Despite Italy’s long-standing reputation as a country of vocal music, there is also a keyboard tradition going back as far as Frescobaldi – and what better way of sampling 300 years of Italian keyboard music than with this new recording titled Italian Memories with pianist Mauro Bertoli?
Born in Brescia, Italy, Bertoli has established an international reputation within a fairly short time, having appeared in recital and as a soloist with numerous chamber ensembles and orchestras throughout the world. A recipient of the prestigious Giuseppe Sinopoli award in 2006, Bertoli has been artist-in-residence at Carleton University in Ottawa since 2009. Italian Memories is his fourth recording, and one that clearly brings him back to his roots.

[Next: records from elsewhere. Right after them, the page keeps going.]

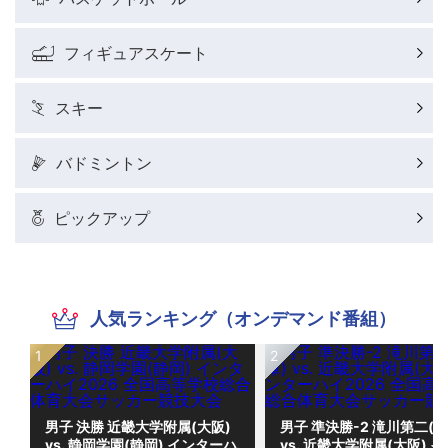
フィギュアスケート
スキー
バドミントン
ピックアップ
人気ランキング（オンデマンド番組）
男子 決勝 近畿大学附属(大阪)
男子 準決勝-2 滝川第二(兵
vs. 静岡学園(静岡) インターハ
vs. 近畿大学附属(大阪) 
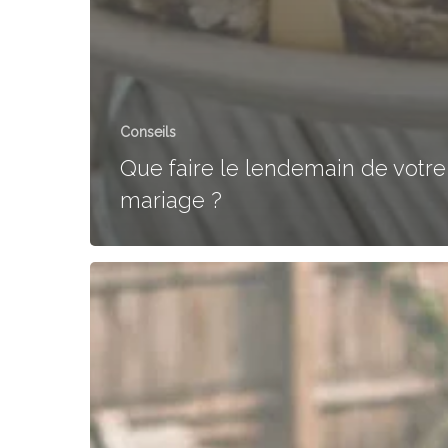
Conseils
Que faire le lendemain de votre
mariage ?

The CD opens with four miniatures by three composers, Benedetto Marcello, Mattia Vento and Domenico Paradisi. Bertoli’s playing is elegant and poised, easily demonstrating how well music originally intended for harpsichord can sound on a concert grand. The name Muzio Clementi is a more familiar one – is there a piano student who hasn’t played music by this Italian-born composer who spent most of his life in England and whose reputation rivalled that of Haydn? The two sonatas presented here are a delight, and Bertoli makes ease of the sometimes breakneck speed required of the performer. A complete change of pace comes with two brief and languorous pieces by Martucci and the Diario Indiano by Ferruccio Busoni, an homage to Native American culture. The latter is a true study in contrasts where Bertoli’s wonderful sense of tonal colour is juxtaposed with a formidable technique.
The final work is a true tour de force, music not by an Italian but by the 12- year- old Franz Liszt – the Impromptu Brilliant on Themes by Rossini and Spontini. Here, both Liszt and Bertoli pull out all the stops in this flamboyant piece, thus rounding out a splendid program of music that deserves greater exposure.